When the snow started falling in November, we were sure that we would get a white Christmas in the mountains. However, when we arrived at our Chalet in the sleepy village of La Côte-d’Arbroz, just a 10 minute drive from Morzine, we discovered that barely any slopes were open. Les Portes du Soleil was basking in the sun and no snow was promised any time soon!
And so began our search for snow, leading us up the windy, mountain roads, to Avoriaz.
Avoriaz is a purpose-built ski resort perched over a dramatic cliff a few kilometres above the well-known resort of Morzine. Its architectural style is peculiar. Wooden 1960’s-multi-story-blocks sprout from the mountain.

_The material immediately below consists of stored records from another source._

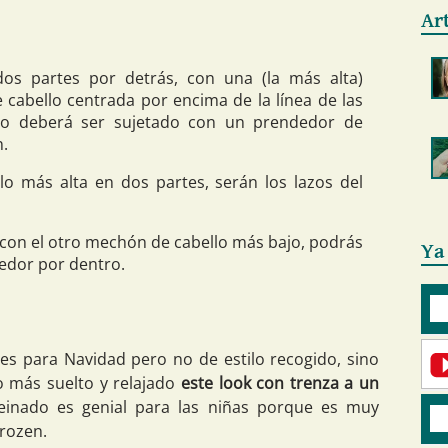
Ar
dos partes por detrás, con una (la más alta)
 cabello centrada por encima de la línea de las
ajo deberá ser sujetado con un prendedor de
n.
llo más alta en dos partes, serán los lazos del
o con el otro mechón de cabello más bajo, podrás
Ya
edor por dentro.
les para Navidad pero no de estilo recogido, sino
lo más suelto y relajado
este look con trenza a un
peinado es genial para las niñas porque es muy
Frozen.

It sort of reminds me of Monaco, but with alpine textures.
On the bright side, it is entirely free of car traffic. Horse-drawn carriages serve as taxis to get ski-clad visitors from one location to another. The coolest thing about Avoriaz is that if you stay in the village, you can clip on your skis and hop out onto a slope straight our of the hotel lobby.
Skiing in Avoriaz
We bought our ski passes online and hired our skies through Alpineresorts.com having them ready for pick up on the same day. They do great offers, where you can get a pass for the entire weekend for 55 EUR! A bargain for the quality of the resort.
Wet get up early, have a rich breakfast and drive up to the ski lifts. At the top, the snow is the same electric-blue as the sky. The pistes are empty. Besides a group of kids who dash down the mountain after their instructor like wild ducklings, there are very few people around.

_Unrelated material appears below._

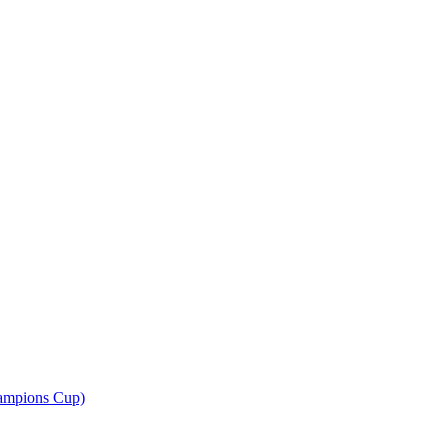
ampions Cup)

My skis follow the curve of the mountain and I come out onto a golden plane, where the snow-covered slope gleams like caramel in the rising sun. The crunch of the snow under my skis and the wind singing in my ears are the only sounds I hear as I make my way down the piste. It’s around 9 in the morning and I am skiing on the doorstep of the sun.
Given that there is barely any snow, only 21 out of the 52 pistes are open. You really feel it around 11 a.m. when the families, ski students and hungover groups of friends hit the slopes. It feels less like skiing and more like running to catch a train in the London underground.

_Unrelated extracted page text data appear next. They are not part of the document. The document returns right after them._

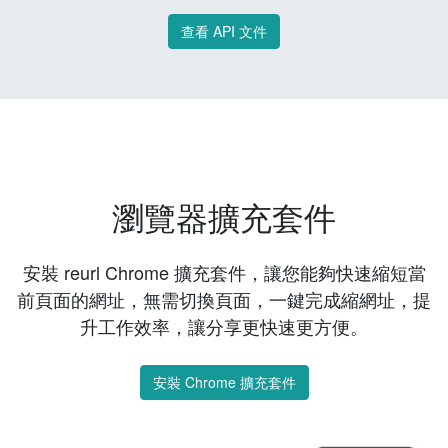
查看 API 文件
瀏覽器擴充套件
安裝 reurl Chrome 擴充套件，讓您能夠快速縮短當
前頁面的網址，無需切換頁面，一鍵完成縮網址，提
升工作效率，讓分享更快速更方便。
安裝 Chrome 擴充套件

I do believe, with a glimmer of hope to return, that this place is a gem when the snow falls. The lift system is world-class and you can explore several valleys with their wide runs, mostly blues and reds, before skiing back to the village for a long lunch and après-ski.
Eating in Avoriaz
Head to La Brasserie for comfortable seating in the sun, a buzzing atmosphere and their hearty daily special. The day we went, they served the duck parmentier. My heart sank when the waiter told us that there is a chance they have run out! Thankfully, we got the last two, which we thoroughly enjoyed with a carafe of house red. In no rush to get anywhere, we lunched for two hours, enjoying the sunshine and people-watching, as the sounds of hoofs and bells and clinking glasses rang through the crisp air.
While skiing, we discovered a Crêperie mid-way down the highest peak. It is owned by a sweet middle-aged man, who generously pours mulled wine as his wife makes fresh crêpes and their daughter runs the till. It is the perfect place for a pit-stop to fill up and liven up after a few hours of skiing.
Les Fontaines Blanches
On the 31st December, we tried the annual festive buffet at Les Fontaines Blanches. The spread complete with oysters, foie gras, a salad bar, a hot-out-the-oven beef wellington and a delicious selection of deserts was a stunner! Another long lunch, accompanied by a bottle of white Alsace. It was an absolute feast!
Fondue At Home
Obviously, no stay in the mountains is complete without a fondue session.
We decided to make the fondue ourselves, in the comfort of our warm chalet. For an easy way to make fondue, try this recipe. Accompany by a side of young potatoes boiled with the garlic clove that you rub the fondue pot with, and pair with a bottle of rich white wine.